I have two tensors of the following shapes:
tensor1 => shape(?, ?, 100) # corresponds to [batch_size, max_time, embedding_size]
tensor2 => shape(?, 100) # corresponds to [batch_size, embedding_size]
What I wish to do is for every [100] dimensional
vector in tensor2
obtain a matrix multiplication with corresponding [max_time, 100] dimensional
matrix in tensor1
to get batch_size
number of max_time
dimensional vectors; which is same as a [batch_size, max_time] dimensional
matrix.
For those who know: I am basically trying to implement the content based attention over the encoded inputs given by the encoder of a seq2seq model. all the [max_time]
dimensional vectors are just the attention values that I later softmax.
I am aware that tensorflow provides the AttentionWrapper
as well as various helpers in the contrib
package.
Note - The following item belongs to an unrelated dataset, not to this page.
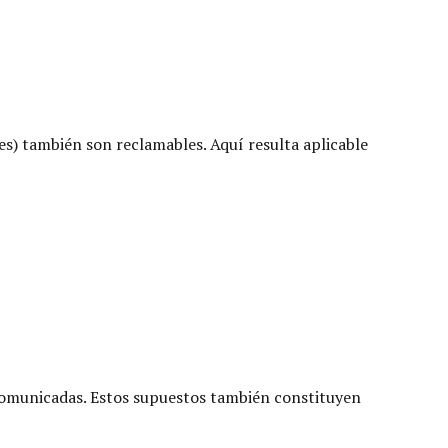
s) también son reclamables. Aquí resulta aplicable
o comunicadas. Estos supuestos también constituyen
However, I wish to do this because I am experimenting with the attention mechanism to obtain a hybrid attention mask.
I have tried the tf.while_loop
but, got stuck in the ?
shape to unroll the loop. A vectorized implementation also doesn't seem very straight forward to me. Please help.
What you can do is use tf.matmul
and handle your vectors like 100 * 1 matrices.
tensor2 = tf.expand_dims(tensor2, 2)
result = tf.matmul(tensor1, tensor2)